After 2.5 years of assembly
curation, the GRC is proud to present the new zebrafish reference genome
assembly, GRCz11.
This latest assembly has
been refined by the addition of nearly 1000 finished clone sequences and by
the resolution of more than 400 assembly issues. This resulted in a significant
reduction in scaffold numbers (3399 to 1905) and increase in scaffold N50 (2.18
Mb to 7.5 Mb) whilst the overall genome size was not affected. Figure 1 shows an overview of contig and
scaffold N50s over time, indicating the advance in assembly curation.
Figure 1: Contig
vs. scaffold N50s for zebrafish reference genome assemblies. Release dates: Zv7:
2008, Zv8: 2009, Zv9: 2010, GRCz10: 2014, GRCz11: 2017.
Alignments of 16133 RefSeq
sequences showed a further improvement over past assemblies: only 31 sequences remained not
found (down from 34), 105 transcripts are still split between locations (down from 205) and only 441 exhibit less than 95% CDS coverage (down from 566). Figure 2
shows an example of an improved region, correcting the representation of two genes.
Figure 2:
gEVAL screenshot of the supt4h1 gene (red arrow) in GRCz10 (top) and GRCz11 (bottom). In
GRCz10 the supt4h1 gene on chromosome 5 is incomplete, missing its first exon,
and surrounded by a truncated supplicated copy of rnf150b (blue arrow). In GRCz11, the
supt4h1 gene is complete and neighbouring the hsf5 gene, as seen in other
vertebrates, whereas the rnf150b gene is now complete and located singularly on
chromosome 23. gEVAL, the GRC’s genome assembly evaluation browser, indicates
completeness of genes and other features via colours (green > 98% coverage,
yellow = 50-98% coverage, red < 50% coverage).
GRCz11 was built as
described previously using clone sequences ordered and oriented
according to genetic markers and BioNano data, the latter greatly influencing
the scaffolding. Remaining gaps were filled with selected contigs from whole genome sequencing assemblies, mainly WGS31, and in
a few cases, WGS32.
For the first time in a
zebrafish assembly, GRCz11 also features alternate loci scaffolds (ALT_REF_LOCI). The alternate loci represent
variant sequence representations for certain genomic regions. They were selected from a pool
of 1895 finished clones that were found to inhabit an assembly region already
occupied by clone sequence and were therefore not included in the primary chromosomal path.

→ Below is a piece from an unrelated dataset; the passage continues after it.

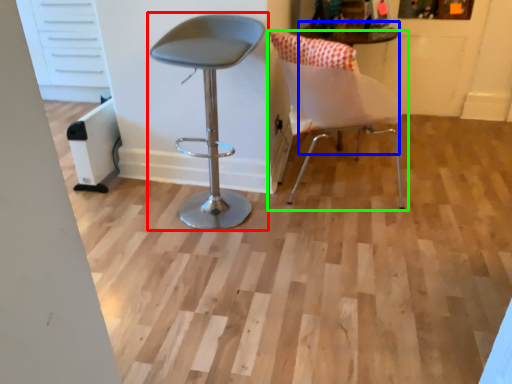
Question: Which is nearer to the chair (highlighted by a red box)? round table (highlighted by a blue box) or chair (highlighted by a green box).

Choices:
 (A) round table
 (B) chair

Answer: (B)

All surplus clones that exhibited at least 5 kb of unique sequence not
present in the primary chromosomal path were added to the assembly as alternate loci scaffolds, totaling
186 Mb of additional sequence in 1150 clones. The alignments of the alternate loci scaffolds to the primary chromosomal path are also included in the GRCz11 assembly to provide the chromosome context for these alternate
sequences. The alternate loci will be represented in genome browsers in the same way as
human and mouse ALT_REF_LOCI. Additional smaller scale variation will be submitted
to dbSNP/dbVAR/EVA.
After release of this
assembly, within the GRC, the Sanger team is transferring the maintenance of
the zebrafish reference to the new GRC member ZFIN. ZFIN will take on the future
curation of the assembly, and invites user reports on assembly issues. Future
updates to the assembly will be issued as patch releases, adding sequence but
not impacting the chromosomal coordinates.